### [WHAT THE TASK ASKS]
Output each entry in full so that the result matches the data exactly.

╭─ AVAILABLE RECORDS

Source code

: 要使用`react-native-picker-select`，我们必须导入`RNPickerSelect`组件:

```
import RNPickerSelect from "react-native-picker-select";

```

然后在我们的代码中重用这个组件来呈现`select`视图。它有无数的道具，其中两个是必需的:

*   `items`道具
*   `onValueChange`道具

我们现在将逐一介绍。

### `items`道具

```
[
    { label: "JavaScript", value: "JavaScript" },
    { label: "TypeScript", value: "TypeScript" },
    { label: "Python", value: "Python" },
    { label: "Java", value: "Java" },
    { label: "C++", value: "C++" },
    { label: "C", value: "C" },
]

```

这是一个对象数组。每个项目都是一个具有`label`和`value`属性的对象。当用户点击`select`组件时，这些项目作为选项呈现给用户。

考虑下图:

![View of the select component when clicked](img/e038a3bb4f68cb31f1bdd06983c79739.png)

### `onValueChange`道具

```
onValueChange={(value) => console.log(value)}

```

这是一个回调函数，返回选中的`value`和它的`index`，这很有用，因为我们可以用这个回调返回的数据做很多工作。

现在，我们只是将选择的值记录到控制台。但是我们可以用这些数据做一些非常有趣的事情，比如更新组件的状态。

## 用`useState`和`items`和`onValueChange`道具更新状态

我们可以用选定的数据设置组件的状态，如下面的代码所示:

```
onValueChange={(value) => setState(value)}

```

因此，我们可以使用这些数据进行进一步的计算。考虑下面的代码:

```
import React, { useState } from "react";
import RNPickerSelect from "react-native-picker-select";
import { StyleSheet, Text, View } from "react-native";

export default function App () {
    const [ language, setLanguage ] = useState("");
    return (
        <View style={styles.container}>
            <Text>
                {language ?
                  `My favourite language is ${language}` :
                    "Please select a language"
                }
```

╰─

### [TASK ANSWER]
Source code

: 要使用`react-native-picker-select`，我们必须导入`RNPickerSelect`组件:

```
import RNPickerSelect from "react-native-picker-select";

```

然后在我们的代码中重用这个组件来呈现`select`视图。它有无数的道具，其中两个是必需的:

*   `items`道具
*   `onValueChange`道具

我们现在将逐一介绍。

### `items`道具

```
[
    { label: "JavaScript", value: "JavaScript" },
    { label: "TypeScript", value: "TypeScript" },
    { label: "Python", value: "Python" },
    { label: "Java", value: "Java" },
    { label: "C++", value: "C++" },
    { label: "C", value: "C" },
]

```

这是一个对象数组。每个项目都是一个具有`label`和`value`属性的对象。当用户点击`select`组件时，这些项目作为选项呈现给用户。

考虑下图:

![View of the select component when clicked](img/e038a3bb4f68cb31f1bdd06983c79739.png)

### `onValueChange`道具

```
onValueChange={(value) => console.log(value)}

```

这是一个回调函数，返回选中的`value`和它的`index`，这很有用，因为我们可以用这个回调返回的数据做很多工作。

现在，我们只是将选择的值记录到控制台。但是我们可以用这些数据做一些非常有趣的事情，比如更新组件的状态。

## 用`useState`和`items`和`onValueChange`道具更新状态

我们可以用选定的数据设置组件的状态，如下面的代码所示:

```
onValueChange={(value) => setState(value)}

```

因此，我们可以使用这些数据进行进一步的计算。考虑下面的代码:

```
import React, { useState } from "react";
import RNPickerSelect from "react-native-picker-select";
import { StyleSheet, Text, View } from "react-native";

export default function App () {
    const [ language, setLanguage ] = useState("");
    return (
        <View style={styles.container}>
            <Text>
                {language ?
                  `My favourite language is ${language}` :
                    "Please select a language"
                }
```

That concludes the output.